On the lads’s staff, Spivy stated he thinks the age distinction between the older gamers and first-years might be a bonus this season. In Spivy’s view, the mixed talent units of fifth-years, gamers who remained on the staff throughout COVID, and first-years will complement

one another this season. “The merging of sophistication years after CO- VID has really helped even out the pure hierarchy you are likely to see in sports activities,” he stated.

In line with Spivy, the older gamers have positioned an emphasis on main by instance. “The youthful gamers deliver a hearth to the staff that comes with being new to school basketball, and the older gamers have extra of a peaceful, regular hand,” he stated.

Girls’s basketball participant Maddy Mandyck ’22.5 equally stated she determined to take break day to keep away from additional distant school- ing and shedding a season of basketball. “I had heard from mates that being on campus wasn’t that enjoyable, and I actually needed one other season of basketball,” she stated.
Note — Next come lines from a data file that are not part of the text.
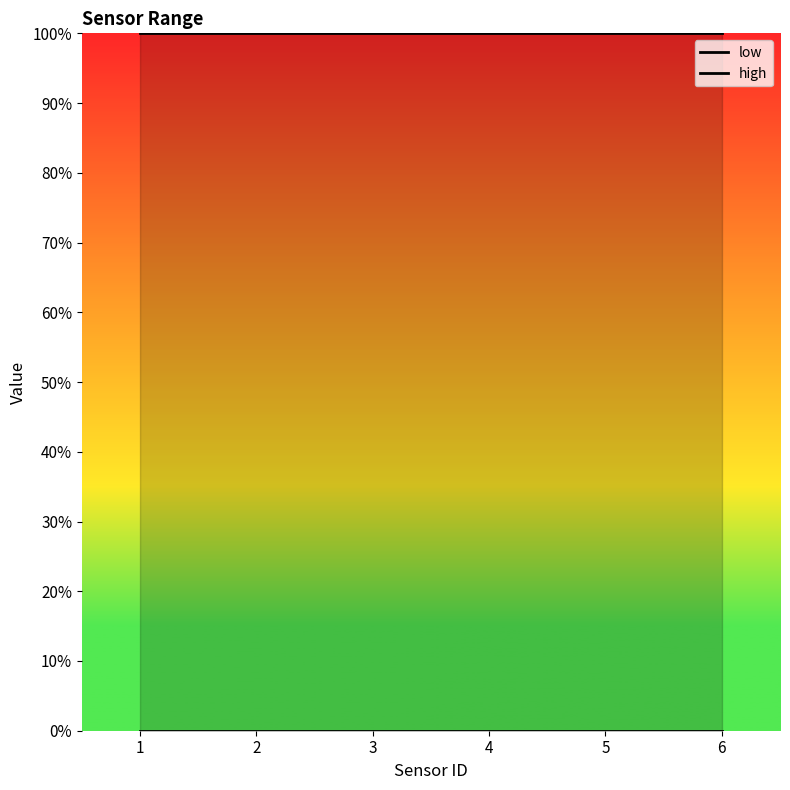

Which series has the largest range (max minus min)?

low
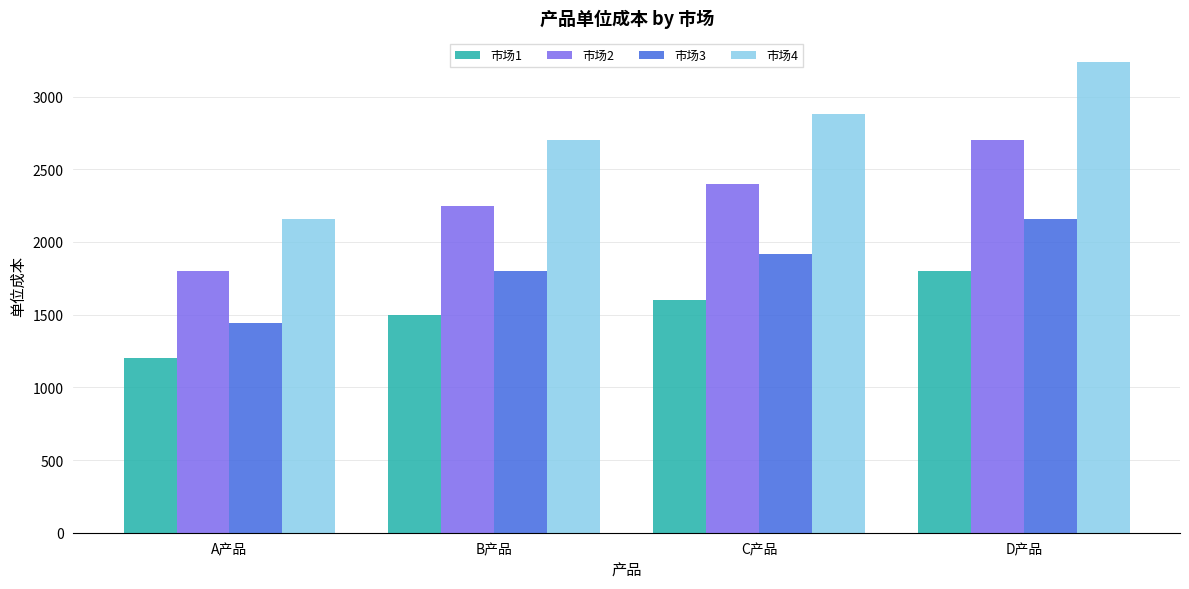

Which label corresponds to the smallest value in the chart?

A产品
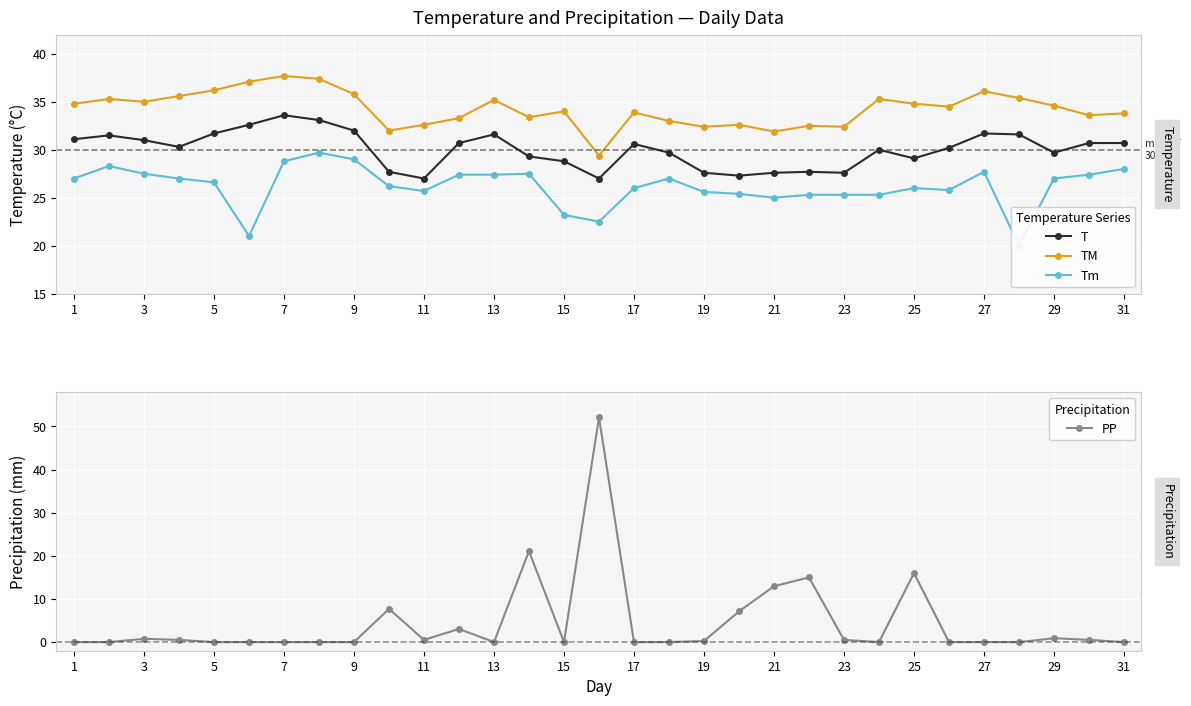

What are all the series names shown in the legend?

T, TM, Tm, PP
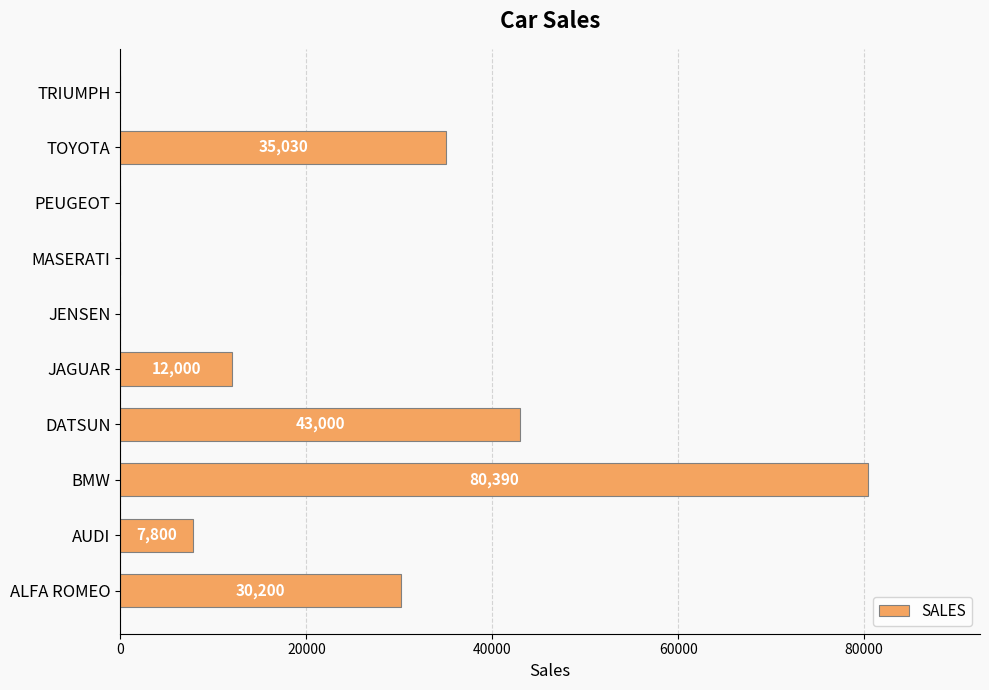

What is the sum of all values?

208420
Whereas COVID introduced its personal challenges, each Spivy and Mandyck stated that their break day instilled a brand new appreciation for his or her sport.

For Mia Holtze ’22.5, basketball was not the driving consider her resolution to take break day. Holtze didn’t need to be on campus however taking courses remotely, and taking a semester off allowed her to discover different passions, comparable to working as an EMT. Holtze returned from her semester off excited to play basketball once more. Nevertheless, her pleasure was not nearly with the ability to take part in school basketball, however in regards to the new perspective she gained throughout her time away from the Faculty. “This break day made me undertake a ‘greater than basketball’ mentality,” she stated. “I spotted that it’s simply as necessary to concentrate on the relationships you may make with Williams gamers throughout and after school.”

Over a yr after their break day, all three athletes stated that this renewed depth and love for basketball has stayed with them as they enter their ultimate preseason.

On the ladies’s aspect, Mandyck and Holtze have sought to enhance staff tradition by emphasizing this “greater than basketball” mentality. The strategy permits them to play with gratitude for his or her sport, in addition to an understanding that basketball offers a chance to foster lifelong friendships with their teammates, they stated.

“[We] all purchase into the identical objective, which incorporates working onerous on a regular basis, on and off the courtroom,” Holtze stated.

Mandyck stated her option to take break day re-established her love and keenness for basketball and helped her additional develop as a participant — classes that she will now enter her ultimate season with and share along with her staff. “The break day allowed us to be stronger, extra developed gamers and take into consideration how we needed to guide this staff,” she stated. “We’re already beginning to see the success of that on and off the courtroom.”